(Exercise directions): In the entries below, every line that contains "Left" must be located and copied.

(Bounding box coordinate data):
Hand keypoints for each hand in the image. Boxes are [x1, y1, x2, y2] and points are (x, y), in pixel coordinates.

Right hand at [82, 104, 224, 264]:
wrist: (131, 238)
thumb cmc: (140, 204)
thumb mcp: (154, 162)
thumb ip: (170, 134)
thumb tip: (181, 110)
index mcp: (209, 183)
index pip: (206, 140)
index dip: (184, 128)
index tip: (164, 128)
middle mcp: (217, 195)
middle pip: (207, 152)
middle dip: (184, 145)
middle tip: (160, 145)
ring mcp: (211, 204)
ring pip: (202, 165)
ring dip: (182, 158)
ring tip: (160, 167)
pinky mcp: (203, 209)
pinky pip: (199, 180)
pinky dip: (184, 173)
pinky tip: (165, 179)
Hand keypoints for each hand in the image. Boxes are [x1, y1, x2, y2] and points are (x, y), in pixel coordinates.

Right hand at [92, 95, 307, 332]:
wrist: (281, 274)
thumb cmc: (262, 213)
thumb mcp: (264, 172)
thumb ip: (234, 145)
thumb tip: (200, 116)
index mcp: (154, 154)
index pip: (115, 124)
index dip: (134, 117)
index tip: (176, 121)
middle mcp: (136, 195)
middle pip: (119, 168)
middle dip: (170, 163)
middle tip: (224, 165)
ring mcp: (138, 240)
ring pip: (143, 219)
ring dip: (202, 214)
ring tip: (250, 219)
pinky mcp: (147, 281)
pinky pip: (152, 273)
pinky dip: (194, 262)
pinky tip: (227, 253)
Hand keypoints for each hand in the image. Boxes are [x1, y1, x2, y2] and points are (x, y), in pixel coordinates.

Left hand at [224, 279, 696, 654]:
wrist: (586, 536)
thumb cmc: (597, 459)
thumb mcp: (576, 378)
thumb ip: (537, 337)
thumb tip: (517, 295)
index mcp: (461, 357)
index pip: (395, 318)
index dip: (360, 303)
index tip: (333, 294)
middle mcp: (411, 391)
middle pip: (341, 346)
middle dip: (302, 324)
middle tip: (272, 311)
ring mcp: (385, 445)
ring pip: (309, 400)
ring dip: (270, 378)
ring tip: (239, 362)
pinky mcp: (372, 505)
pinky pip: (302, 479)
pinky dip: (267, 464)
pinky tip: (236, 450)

---

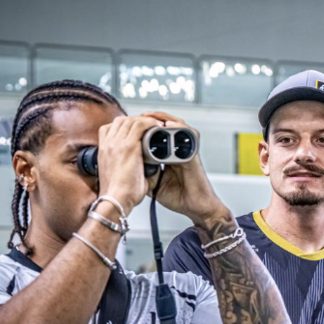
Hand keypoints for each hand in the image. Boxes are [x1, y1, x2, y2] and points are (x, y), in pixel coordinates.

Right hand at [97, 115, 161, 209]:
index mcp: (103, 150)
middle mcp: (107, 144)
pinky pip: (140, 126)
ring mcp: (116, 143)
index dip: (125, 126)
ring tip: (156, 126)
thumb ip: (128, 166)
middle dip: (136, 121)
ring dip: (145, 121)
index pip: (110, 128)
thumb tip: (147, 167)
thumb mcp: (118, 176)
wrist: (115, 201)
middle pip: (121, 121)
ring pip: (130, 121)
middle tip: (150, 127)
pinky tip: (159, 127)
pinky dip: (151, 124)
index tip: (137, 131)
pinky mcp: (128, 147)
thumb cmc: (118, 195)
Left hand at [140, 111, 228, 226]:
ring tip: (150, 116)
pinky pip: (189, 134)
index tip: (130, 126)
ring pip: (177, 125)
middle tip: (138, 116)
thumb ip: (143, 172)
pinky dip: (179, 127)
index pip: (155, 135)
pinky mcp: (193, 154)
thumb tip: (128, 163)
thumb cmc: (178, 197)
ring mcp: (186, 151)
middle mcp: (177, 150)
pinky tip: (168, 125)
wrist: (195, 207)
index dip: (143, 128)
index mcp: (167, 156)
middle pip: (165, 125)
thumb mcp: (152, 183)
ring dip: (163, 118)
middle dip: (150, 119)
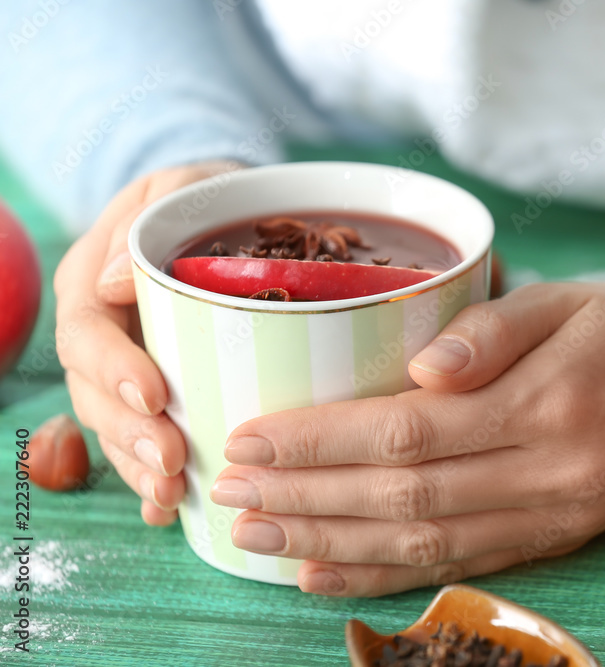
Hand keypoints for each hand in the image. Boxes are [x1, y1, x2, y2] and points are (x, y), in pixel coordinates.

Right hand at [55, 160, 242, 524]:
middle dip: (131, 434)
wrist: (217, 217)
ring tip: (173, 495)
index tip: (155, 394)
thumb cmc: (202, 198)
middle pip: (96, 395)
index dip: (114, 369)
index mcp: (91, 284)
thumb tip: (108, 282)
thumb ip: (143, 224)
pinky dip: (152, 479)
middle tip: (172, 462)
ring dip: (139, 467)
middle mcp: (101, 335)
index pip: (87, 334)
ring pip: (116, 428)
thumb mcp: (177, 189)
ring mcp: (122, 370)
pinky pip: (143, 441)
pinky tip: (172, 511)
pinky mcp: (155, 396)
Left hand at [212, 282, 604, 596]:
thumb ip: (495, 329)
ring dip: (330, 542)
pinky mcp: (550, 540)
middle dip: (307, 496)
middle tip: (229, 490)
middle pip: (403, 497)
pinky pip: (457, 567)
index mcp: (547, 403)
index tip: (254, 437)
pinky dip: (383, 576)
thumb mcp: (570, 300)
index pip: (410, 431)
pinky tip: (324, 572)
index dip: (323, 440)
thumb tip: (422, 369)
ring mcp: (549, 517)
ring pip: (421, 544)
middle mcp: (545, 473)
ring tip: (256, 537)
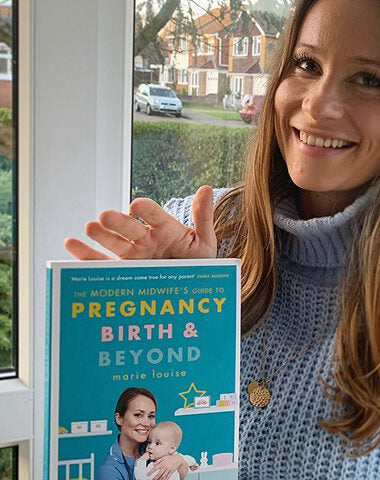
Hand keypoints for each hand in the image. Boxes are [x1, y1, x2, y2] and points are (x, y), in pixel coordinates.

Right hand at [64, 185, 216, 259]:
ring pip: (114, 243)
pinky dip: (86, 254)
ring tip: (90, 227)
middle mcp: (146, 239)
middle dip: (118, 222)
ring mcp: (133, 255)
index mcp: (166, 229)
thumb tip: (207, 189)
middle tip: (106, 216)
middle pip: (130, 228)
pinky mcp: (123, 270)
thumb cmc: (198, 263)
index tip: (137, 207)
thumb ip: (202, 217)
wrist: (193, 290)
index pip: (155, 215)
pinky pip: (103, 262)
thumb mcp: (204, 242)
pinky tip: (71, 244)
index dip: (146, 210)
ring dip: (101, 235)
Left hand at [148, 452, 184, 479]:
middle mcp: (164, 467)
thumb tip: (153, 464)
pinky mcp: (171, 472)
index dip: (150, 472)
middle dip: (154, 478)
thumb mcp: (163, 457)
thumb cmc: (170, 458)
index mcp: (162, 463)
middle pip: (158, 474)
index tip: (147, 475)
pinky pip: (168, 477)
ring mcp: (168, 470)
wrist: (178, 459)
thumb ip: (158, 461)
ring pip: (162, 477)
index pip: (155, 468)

...

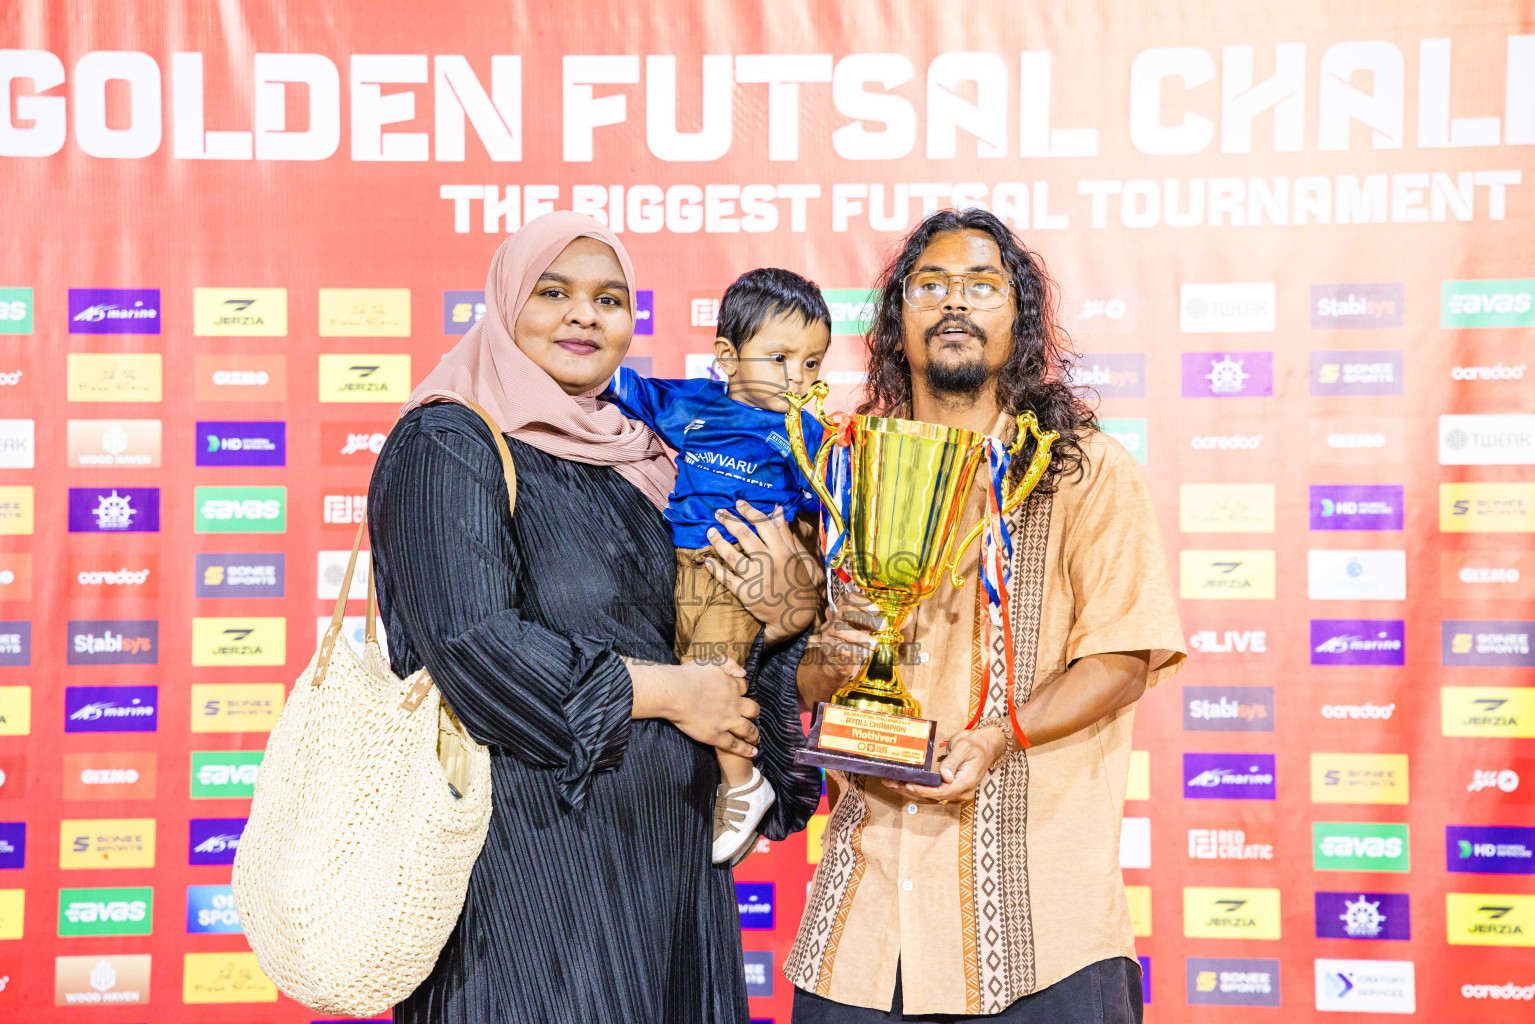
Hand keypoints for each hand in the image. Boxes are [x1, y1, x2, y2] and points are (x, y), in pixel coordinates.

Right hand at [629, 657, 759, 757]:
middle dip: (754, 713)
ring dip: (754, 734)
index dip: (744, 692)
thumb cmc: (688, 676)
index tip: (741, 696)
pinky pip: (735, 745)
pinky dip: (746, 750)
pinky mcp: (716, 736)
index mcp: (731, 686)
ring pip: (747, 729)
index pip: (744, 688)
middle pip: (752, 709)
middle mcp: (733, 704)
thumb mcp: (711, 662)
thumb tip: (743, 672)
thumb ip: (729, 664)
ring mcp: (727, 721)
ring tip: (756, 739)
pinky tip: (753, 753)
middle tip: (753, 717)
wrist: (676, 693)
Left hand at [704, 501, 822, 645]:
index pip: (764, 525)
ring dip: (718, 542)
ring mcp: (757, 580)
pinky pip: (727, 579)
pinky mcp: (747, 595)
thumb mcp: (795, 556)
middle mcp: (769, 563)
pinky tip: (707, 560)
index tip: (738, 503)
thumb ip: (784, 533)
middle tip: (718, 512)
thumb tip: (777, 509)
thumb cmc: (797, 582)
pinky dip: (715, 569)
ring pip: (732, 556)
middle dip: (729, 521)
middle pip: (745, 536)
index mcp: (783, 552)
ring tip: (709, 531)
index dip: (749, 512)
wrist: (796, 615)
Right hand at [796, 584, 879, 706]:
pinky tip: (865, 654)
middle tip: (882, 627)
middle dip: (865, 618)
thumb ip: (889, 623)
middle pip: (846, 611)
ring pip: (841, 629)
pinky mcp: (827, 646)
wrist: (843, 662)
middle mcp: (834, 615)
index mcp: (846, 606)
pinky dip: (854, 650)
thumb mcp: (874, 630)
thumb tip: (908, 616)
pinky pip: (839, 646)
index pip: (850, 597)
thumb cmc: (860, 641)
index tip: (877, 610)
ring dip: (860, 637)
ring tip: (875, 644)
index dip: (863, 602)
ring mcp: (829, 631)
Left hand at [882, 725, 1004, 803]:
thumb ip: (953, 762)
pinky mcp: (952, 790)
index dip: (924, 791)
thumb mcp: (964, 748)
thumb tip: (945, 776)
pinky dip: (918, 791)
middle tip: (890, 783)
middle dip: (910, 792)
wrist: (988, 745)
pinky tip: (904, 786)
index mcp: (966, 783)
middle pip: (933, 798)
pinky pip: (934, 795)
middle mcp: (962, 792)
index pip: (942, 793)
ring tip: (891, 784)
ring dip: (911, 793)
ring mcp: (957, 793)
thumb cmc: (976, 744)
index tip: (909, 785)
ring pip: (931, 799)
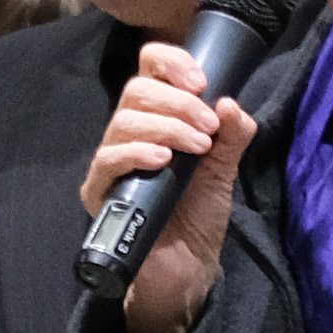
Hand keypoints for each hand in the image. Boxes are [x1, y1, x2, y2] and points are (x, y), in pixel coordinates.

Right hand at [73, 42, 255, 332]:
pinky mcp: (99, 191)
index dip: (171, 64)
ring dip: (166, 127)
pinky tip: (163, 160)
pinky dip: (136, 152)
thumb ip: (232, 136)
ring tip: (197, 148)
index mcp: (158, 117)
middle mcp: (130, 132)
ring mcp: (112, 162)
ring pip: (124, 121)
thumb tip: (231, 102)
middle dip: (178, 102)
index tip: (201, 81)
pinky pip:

(The answer):
Left hand at [224, 279, 696, 654]:
Left hand at [140, 111, 228, 226]:
Left hand at [212, 282, 604, 596]:
Left hand at [148, 452, 184, 479]:
Left hand at [704, 501, 822, 645]:
Left hand at [882, 725, 1004, 803]:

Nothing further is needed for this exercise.